Через десять дней Стивенс сидел в кабинете начальника Парчменской тюрьмы. Деньги у него были с собой – двадцать пять совершенно новеньких ассигнаций по десять долларов.

– А вы не хотите его повидать? – спросил начальник.

– Нет, – сказал Стивенс. – Вы сами ему скажите. Или поручите кому-нибудь. Просто предложите ему на выбор: либо он получит свободу и двести пятьдесят долларов и уедет из Миссисипи как можно скорее, а кроме того, пожизненно будет получать каждые три месяца те же двести пятьдесят, если даст слово никогда не переходить границу штата, либо пусть сидит в Парчмене еще два года, а потом хоть сдохнет, черт с ним.

– Что ж, наверно, он согласится, – сказал начальник. – Я бы на его месте наверняка согласился.
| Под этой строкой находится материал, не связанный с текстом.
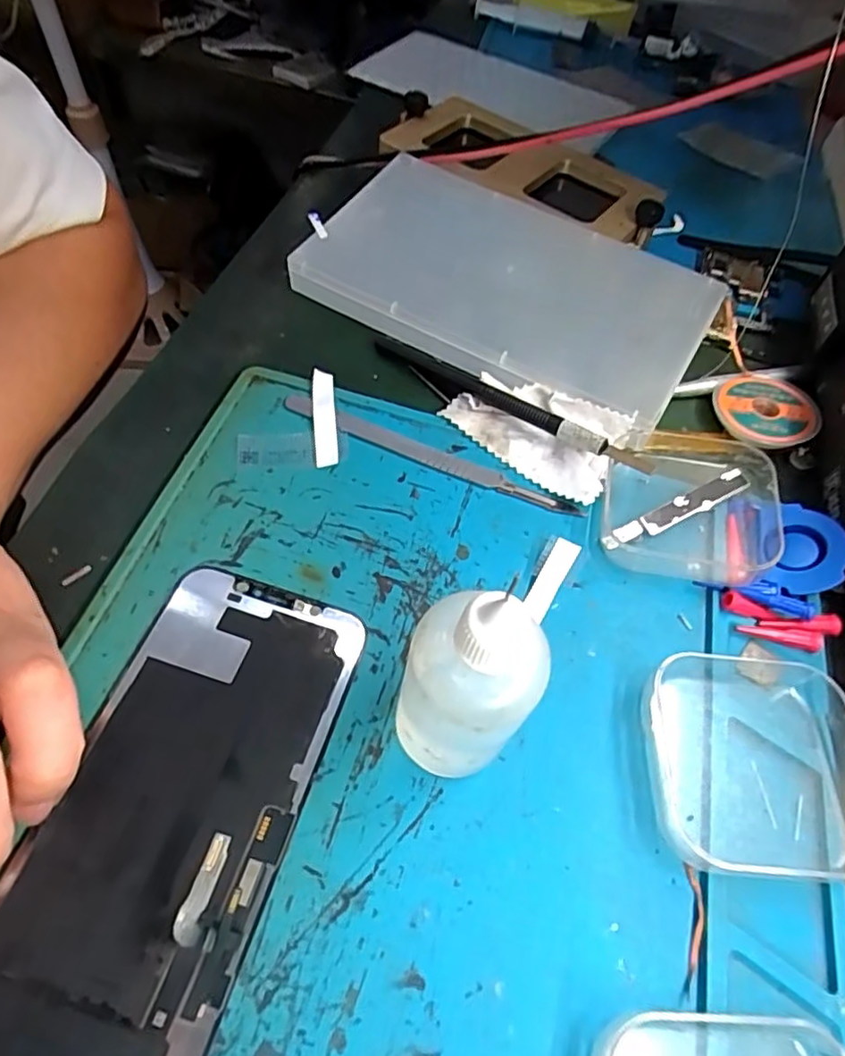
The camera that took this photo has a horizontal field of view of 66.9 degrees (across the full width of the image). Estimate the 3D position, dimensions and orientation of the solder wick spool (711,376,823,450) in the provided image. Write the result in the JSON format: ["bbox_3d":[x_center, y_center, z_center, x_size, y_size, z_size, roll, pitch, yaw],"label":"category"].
[{"bbox_3d":[0.151,-0.053,0.284,0.041,0.012,0.040,3,56,-4],"label":"solder wick spool"}]

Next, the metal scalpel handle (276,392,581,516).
[{"bbox_3d":[0.002,-0.030,0.263,0.129,0.004,0.011,22,57,9],"label":"metal scalpel handle"}]

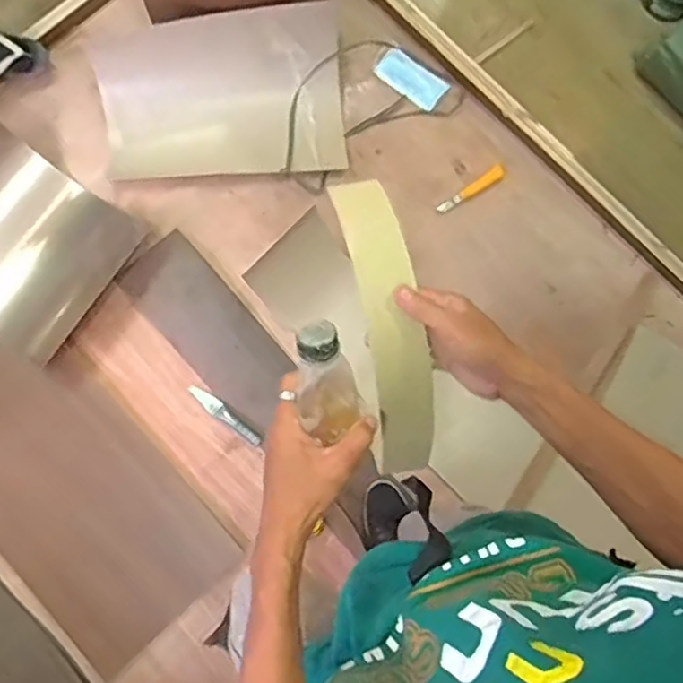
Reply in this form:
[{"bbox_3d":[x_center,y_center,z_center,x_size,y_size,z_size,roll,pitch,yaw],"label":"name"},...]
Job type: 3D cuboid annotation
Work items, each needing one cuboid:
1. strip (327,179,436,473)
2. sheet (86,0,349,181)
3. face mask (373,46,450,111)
[{"bbox_3d":[0.048,-0.014,0.630,0.056,0.068,0.288,-12,93,-3],"label":"strip"},{"bbox_3d":[-0.304,-0.615,1.671,0.610,0.094,0.379,-7,109,0],"label":"sheet"},{"bbox_3d":[0.187,-0.702,1.752,0.189,0.013,0.084,36,106,-2],"label":"face mask"}]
А почему тот, кто посылает ему двести пятьдесят долларов, так не хочет, чтоб он возвратился домой?

Стивенс торопливо объяснил:

– Возвращаться ему некуда. Семья распалась, никого нет, жена умерла лет двадцать пять – тридцать назад, никто не знает, где дочки. Даже лачуга, которую он арендовал, наверно, завалилась, а может быть, ее и разобрали на топливо, увезли.

– Странно, – сказал начальник. – В Миссисипи у каждого человека обязательно есть родичи. Даже трудно найти человека без родных.

– Нет, у него тоже, наверно, есть какая-нибудь дальняя родня, свойственники, – сказал Стивенс. – Как будто семья у них действительно большая, разбросанная, знаете, целый деревенский клан.

– И что же, значит, кто-то из этой большой разбросанной семьи, из его родственников, так не хочет, чтоб он возвращался, что даже не пожалел двести пятьдесят долларов?

– Ведь он сумасшедший, – сказал Стивенс. – Неужели за эти тридцать восемь лет тут, у вас, никому это не пришло в голову, неужели вам не сказали, даже если вы сами не заметили?